Particularly worrisome, as one reads between the lines of the OECD report, is the certainty of low growth in the 1980s, a precursor of social tensions. No one can see how to regain the magic touch that enabled Europe to achieve 5 percent real growth rates in the 1960s, prior to the first oil shock, or even the 3 1/2 percent averages achieved in some years of the 1970s.
The record and prospect for growth of OECD Europe, so far in the 1980s, is as follows: 1980, 1 percent; 1981 estimate, minus 0.25 percent; 1982 projection, 1 1/2 percent; and 1983 projection, 2 3/4 percent. With such a prescription, the labor force grows, but there aren't enough jobs created to soak up all the bodies.
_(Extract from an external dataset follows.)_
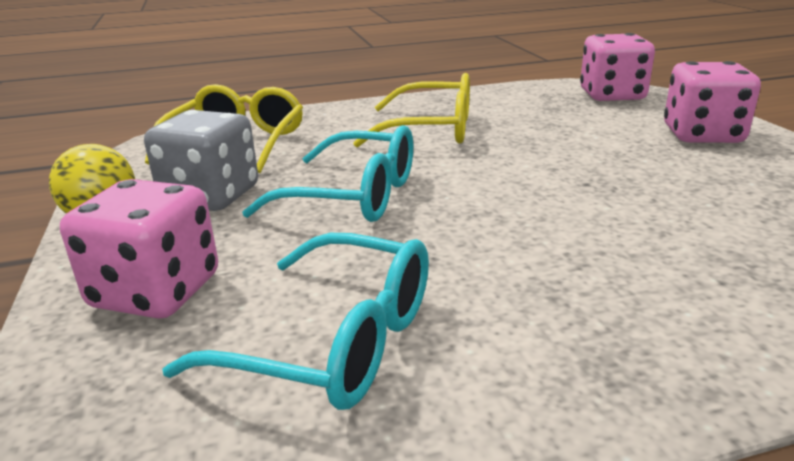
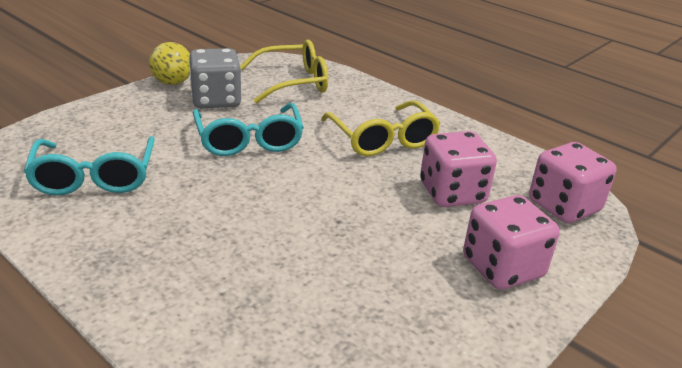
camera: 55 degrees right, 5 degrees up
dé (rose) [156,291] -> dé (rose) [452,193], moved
Meanwhile, the United States, now in a recession, is expected to recover more firmly than Europe at the end of next year and to wind up with at least a 3 percent real growth rate in 1983 (the Reagan administration counts on a lot more than that), while Japan moves on to a growth rate around the 5 percent mark.
Why is Europe in such a mess? Hormats cites protection of inefficient, labor-intensive industries. Also, the old countries were hit by the "baby boom" about a decade after it was felt in North America, boosting the youth component of the labor force at the precise moment that the two OPEC oil shocks had their cumulative effect. To mitigate the inflationary impact of soaring oil prices, Europe was forced into following restrictive fiscal and monetary policies that slowed the growth process.
Then there is the American fixation on monetary policy as the only anti-inflation weapon, which in the past year brought interest rates to the highest level "since Jesus Christ," as West German Chancellor Helmut Schmidt said at the Ottawa summit. French Finance Minister Jacques Delors has referred to high American interest rates as "the third oil shock." In a sense, then, Europe has been whipsawed by OPEC and the United States.
And superimposed on the fragile economic fabric is the constant fear that Europe will get caught in the superpower nutcracker, and once again become a battlefield of death and destruction. This past week's ominous events in Poland surely haven't added to Europe's serenity.
Perhaps the most worrisome aspect is that nobody in Europe seems to know what to do about the generating crisis. Nothing put on the table at OECD meetings in Paris, or in the cloistered halls of the Bank for International Settlements at Basle, pretends to offer any solutions.
At a press conference in Paris, Sylvia Ostry of Canada, chief economist for the past year for the OECD, said with the caution that befits an international civil servant: "We can't honestly say we have any easy answers any more." More directly, Oxford University professor Peter Oppenheimer observed: "We're in a state of intellectual bankruptcy. All we know is that there isn't any single economic formula that will do the trick."
Helen Junz, international economist for Townsend-Greenspan Inc., takes a slightly less gloomy view. She sees Germany beginning an export-based revival, and Great Britain beginning to come out of its inflationary problem, although at a frightful cost in jobs. Also, she sees a fair amount of European investment going into new plants that should boost productivity. Significantly, Europe so far seems to be proving that it can live--politically--with higher unemployment rates than once were deemed possible. But even Junz admits "there are high possibilities for something to go wrong."